No dia 10 de junho, estudantes da Educação de Jovens e Adultos integrada à Educação Profissional (EJA-EPT) do campus Júlio de Castilhos, participaram do encontro “Vivências na EJA-EPT”, um momento dedicado à socialização de experiências vividas em eventos nacionais da modalidade. A atividade reuniu as turmas do Curso Técnico em Comércio e do Curso de Padeiro das escolas Élio Salles, de Júlio de Castilhos, e Alfredo Lenhardt, de Itaara, com o propósito de compartilhar aprendizagens, fortalecer o sentimento de pertencimento e mobilizar a comunidade estudantil em defesa da EJA.
Durante o encontro, a estudante Lucimara Martins de Lima, do 1º ano do Curso Técnico em Comércio, relatou sua participação no webinário promovido pelo Tribunal de Contas da União (TCU), realizado em 25 de maio. O evento trouxe depoimentos de estudantes de diferentes regiões do país e promoveu reflexões sobre os desafios relacionados ao acesso, à permanência e à expansão da EJA integrada à educação profissional.

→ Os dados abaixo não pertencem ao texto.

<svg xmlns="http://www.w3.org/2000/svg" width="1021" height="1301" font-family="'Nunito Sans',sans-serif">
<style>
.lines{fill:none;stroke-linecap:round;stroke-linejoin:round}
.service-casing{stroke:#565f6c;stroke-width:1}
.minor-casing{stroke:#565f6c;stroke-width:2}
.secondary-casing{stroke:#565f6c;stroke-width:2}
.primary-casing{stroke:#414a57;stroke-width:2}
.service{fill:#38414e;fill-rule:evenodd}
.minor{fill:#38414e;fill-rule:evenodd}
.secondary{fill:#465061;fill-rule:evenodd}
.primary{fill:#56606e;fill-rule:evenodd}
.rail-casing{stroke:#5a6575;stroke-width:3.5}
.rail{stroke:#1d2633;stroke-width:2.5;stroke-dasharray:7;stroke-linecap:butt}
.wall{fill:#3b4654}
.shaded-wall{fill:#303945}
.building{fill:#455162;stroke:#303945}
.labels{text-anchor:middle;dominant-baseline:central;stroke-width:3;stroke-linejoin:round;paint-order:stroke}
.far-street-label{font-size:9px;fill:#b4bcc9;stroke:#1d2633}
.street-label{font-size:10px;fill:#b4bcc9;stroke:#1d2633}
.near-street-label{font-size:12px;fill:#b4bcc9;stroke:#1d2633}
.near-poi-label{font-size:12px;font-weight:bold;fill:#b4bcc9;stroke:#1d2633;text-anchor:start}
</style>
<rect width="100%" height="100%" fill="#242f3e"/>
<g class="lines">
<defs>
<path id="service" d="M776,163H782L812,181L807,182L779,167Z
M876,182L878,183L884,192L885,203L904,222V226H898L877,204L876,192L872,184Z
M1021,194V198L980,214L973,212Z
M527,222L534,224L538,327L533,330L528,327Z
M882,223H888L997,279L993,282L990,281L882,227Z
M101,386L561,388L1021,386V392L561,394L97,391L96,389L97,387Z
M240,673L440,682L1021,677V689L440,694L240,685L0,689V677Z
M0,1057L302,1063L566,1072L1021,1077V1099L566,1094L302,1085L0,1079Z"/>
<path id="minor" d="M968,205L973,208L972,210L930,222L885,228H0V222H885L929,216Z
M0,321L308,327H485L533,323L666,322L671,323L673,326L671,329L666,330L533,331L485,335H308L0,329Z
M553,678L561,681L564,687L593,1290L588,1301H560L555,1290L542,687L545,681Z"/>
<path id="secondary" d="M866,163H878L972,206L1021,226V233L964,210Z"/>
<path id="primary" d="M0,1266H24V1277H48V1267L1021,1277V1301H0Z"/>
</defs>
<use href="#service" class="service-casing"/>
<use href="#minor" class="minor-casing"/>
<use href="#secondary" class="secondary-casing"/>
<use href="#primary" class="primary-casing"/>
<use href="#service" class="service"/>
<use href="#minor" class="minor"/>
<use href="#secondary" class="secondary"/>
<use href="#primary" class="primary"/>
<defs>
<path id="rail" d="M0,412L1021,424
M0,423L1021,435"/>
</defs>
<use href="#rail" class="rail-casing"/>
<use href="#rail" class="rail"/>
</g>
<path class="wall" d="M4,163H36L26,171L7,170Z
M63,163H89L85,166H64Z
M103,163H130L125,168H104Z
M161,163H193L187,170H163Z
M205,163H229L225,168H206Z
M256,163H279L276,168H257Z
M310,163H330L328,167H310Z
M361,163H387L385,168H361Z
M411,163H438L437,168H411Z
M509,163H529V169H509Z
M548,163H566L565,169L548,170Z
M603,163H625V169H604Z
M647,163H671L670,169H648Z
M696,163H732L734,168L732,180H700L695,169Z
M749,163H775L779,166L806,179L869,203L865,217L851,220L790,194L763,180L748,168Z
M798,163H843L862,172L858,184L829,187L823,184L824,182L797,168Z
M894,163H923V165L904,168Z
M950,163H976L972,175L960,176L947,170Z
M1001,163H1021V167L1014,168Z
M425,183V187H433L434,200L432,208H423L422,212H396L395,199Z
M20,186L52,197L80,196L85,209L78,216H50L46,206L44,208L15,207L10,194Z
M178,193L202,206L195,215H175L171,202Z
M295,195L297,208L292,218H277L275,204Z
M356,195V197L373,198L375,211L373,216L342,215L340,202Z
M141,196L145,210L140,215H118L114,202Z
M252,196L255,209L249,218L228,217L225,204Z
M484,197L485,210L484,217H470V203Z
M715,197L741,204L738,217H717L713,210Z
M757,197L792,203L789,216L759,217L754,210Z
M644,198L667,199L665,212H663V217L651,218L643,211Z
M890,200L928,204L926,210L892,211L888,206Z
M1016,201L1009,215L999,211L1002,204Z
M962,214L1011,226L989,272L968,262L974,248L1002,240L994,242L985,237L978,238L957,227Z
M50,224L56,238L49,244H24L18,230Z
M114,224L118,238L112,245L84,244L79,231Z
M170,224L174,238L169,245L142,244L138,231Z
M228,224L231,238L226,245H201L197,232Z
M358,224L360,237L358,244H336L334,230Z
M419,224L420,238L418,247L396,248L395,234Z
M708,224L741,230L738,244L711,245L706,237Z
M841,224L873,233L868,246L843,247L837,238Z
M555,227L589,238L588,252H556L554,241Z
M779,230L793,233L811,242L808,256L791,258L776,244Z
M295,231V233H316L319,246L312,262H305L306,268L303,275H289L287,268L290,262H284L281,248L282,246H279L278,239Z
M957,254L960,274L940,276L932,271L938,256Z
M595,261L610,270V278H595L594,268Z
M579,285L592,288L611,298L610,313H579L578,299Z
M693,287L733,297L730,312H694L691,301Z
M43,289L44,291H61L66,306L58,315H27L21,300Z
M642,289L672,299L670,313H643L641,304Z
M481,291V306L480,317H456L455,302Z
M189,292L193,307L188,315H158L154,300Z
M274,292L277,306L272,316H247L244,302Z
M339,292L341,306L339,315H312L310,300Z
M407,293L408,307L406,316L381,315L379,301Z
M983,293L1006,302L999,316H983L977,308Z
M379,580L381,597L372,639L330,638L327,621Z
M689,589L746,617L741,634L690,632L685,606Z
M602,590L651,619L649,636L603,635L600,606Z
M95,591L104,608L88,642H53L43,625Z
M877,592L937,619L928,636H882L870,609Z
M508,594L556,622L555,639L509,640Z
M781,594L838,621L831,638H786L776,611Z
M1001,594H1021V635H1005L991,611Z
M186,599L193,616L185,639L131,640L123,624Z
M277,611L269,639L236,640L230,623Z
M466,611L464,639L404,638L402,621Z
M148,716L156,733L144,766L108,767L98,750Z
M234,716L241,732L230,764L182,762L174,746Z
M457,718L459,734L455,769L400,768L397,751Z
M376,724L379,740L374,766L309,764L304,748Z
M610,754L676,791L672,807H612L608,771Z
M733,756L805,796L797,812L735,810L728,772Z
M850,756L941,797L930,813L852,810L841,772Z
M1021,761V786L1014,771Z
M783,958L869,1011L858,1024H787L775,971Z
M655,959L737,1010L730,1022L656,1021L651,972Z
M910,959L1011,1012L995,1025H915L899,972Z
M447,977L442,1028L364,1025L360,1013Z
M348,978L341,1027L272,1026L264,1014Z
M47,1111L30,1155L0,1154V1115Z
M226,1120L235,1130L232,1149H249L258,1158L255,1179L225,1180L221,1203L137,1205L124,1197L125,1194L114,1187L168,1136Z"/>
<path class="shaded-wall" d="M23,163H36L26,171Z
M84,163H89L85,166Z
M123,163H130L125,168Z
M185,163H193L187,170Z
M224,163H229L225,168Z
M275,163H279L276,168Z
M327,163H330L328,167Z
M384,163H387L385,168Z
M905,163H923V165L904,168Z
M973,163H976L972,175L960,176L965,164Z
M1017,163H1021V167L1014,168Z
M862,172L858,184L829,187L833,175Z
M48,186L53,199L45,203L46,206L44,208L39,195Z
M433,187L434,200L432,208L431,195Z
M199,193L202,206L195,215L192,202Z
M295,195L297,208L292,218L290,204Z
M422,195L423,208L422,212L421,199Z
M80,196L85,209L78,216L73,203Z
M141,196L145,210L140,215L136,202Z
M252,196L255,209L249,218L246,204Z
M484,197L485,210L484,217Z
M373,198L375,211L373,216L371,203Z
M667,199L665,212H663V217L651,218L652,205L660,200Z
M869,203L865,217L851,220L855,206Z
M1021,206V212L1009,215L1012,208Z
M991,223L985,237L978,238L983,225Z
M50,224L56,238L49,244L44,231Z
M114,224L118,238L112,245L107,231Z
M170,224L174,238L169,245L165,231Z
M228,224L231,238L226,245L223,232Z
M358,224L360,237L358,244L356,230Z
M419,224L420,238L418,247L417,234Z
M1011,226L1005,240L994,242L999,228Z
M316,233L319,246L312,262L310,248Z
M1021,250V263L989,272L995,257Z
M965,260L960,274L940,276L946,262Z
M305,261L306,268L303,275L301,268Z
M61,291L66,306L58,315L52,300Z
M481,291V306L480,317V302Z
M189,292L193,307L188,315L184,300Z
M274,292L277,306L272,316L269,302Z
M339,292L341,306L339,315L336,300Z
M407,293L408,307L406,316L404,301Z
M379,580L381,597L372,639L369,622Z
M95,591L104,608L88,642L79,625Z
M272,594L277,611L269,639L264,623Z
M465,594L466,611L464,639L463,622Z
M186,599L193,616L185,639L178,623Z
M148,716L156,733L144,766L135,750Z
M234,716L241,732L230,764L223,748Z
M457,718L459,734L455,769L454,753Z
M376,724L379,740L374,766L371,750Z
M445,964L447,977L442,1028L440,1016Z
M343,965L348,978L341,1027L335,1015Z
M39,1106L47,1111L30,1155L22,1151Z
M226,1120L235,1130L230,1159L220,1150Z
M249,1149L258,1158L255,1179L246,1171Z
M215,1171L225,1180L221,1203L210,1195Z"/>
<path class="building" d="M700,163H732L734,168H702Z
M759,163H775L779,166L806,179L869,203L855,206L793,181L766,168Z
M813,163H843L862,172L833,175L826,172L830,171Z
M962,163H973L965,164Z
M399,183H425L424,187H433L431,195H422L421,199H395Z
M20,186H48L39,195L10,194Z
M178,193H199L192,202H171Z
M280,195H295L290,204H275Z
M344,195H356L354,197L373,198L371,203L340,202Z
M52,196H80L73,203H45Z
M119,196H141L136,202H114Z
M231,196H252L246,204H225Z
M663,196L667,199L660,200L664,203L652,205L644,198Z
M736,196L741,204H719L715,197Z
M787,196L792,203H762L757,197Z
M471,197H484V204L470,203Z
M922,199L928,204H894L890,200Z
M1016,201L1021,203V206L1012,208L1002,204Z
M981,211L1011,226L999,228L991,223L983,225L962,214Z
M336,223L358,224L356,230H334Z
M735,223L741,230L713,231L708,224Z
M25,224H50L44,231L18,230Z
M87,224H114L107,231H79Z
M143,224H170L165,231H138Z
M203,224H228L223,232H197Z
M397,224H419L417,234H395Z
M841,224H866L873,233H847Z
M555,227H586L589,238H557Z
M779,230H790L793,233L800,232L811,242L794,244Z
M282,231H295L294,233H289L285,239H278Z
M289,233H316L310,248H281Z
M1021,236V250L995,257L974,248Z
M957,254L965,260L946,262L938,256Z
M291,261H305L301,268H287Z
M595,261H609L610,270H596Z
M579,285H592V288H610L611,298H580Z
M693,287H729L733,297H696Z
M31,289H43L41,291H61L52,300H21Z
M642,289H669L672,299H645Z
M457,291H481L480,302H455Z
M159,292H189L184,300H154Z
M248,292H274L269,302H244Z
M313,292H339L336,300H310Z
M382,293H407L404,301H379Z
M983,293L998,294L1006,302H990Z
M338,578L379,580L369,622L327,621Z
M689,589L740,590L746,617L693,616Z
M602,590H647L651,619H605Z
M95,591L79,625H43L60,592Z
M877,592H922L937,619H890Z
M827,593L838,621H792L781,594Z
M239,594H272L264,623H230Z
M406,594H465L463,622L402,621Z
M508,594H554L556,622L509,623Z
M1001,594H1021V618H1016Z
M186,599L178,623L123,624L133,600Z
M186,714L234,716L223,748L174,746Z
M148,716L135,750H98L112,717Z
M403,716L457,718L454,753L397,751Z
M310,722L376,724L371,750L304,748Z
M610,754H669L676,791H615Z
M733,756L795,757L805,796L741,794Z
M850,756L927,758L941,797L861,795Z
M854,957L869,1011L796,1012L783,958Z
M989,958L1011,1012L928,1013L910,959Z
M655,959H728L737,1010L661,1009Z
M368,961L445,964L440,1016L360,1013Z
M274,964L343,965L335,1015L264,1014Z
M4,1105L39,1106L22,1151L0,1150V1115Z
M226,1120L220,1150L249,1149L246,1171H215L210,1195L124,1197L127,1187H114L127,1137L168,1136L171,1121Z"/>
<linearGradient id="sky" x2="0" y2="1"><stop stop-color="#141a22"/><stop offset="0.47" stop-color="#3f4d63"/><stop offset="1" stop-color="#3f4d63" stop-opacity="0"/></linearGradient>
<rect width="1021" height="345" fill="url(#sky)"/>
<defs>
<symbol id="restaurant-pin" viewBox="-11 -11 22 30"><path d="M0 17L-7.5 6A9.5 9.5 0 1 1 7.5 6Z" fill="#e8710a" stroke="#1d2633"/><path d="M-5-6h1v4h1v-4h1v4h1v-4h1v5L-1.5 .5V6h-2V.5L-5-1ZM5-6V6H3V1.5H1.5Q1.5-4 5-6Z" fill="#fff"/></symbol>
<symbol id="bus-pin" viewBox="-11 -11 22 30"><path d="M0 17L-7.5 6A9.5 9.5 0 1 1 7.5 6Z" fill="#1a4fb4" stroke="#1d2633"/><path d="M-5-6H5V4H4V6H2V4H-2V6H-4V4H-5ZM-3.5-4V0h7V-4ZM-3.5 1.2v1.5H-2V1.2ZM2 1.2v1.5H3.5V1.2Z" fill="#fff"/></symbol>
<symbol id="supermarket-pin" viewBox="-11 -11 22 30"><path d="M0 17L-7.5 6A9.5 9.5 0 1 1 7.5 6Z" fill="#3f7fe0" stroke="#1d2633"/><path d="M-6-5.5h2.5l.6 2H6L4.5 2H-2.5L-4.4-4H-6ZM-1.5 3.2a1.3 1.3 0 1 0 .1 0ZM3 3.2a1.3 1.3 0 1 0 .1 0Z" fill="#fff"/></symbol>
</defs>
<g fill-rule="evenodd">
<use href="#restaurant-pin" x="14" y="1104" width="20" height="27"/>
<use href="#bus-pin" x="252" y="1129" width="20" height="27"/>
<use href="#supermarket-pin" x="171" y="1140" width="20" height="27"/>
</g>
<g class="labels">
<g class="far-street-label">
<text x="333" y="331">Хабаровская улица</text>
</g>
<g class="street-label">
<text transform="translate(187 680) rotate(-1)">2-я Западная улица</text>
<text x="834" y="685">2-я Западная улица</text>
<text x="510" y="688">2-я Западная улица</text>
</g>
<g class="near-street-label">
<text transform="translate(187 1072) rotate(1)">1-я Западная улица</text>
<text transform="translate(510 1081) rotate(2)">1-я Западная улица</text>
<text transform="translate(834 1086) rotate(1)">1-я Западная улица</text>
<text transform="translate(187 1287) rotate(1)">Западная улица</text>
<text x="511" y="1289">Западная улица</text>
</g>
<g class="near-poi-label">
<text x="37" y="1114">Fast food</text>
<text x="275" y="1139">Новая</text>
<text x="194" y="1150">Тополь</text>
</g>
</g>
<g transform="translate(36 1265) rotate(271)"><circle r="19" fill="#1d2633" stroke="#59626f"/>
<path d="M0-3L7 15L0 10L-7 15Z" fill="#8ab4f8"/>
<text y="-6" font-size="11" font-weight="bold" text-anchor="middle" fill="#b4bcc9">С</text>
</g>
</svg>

As estudantes Franciéle Baumhardt, do Curso de Padeiro, e Dora Goularte, do Curso Técnico em Comércio, compartilharam as experiências vividas no XIX Encontro Nacional de Educação de Jovens e Adultos (ENEJA). Elas destacaram a participação no segmento estudantil, espaço em que foram debatidas as principais demandas e desafios enfrentados pelos estudantes da modalidade. Entre os momentos mais marcantes, ressaltaram a oportunidade de participar de uma audiência pública na Câmara dos Deputados, além da convivência com estudantes e educadores de diferentes estados brasileiros.
Realizado de 27 a 29 de maio, em Brasília (DF), o XIX ENEJA é um evento bianual organizado pelos Fóruns de EJA do Brasil e se constitui como um importante espaço de diálogo, articulação e mobilização, reunindo estudantes, docentes, gestores e pesquisadores comprometidos com o fortalecimento da educação de jovens, adultos e idosos.
A coordenadora do Curso Técnico em Comércio – EJA/EPT, professora Cleonice Graciano dos Santos, que acompanhou as estudantes durante o evento, destacou a relevância dessas vivências para a formação dos participantes. Segundo ela, a experiência possibilita conhecer diferentes realidades, ampliar horizontes e fortalecer a compreensão da EJA como um direito fundamental para jovens, adultos e idosos.
Encerrando o encontro, os participantes repetiram a frase que marcou o XIX ENEJA e sintetiza a luta em defesa da modalidade: “EJA é direito, mas não de qualquer jeito.”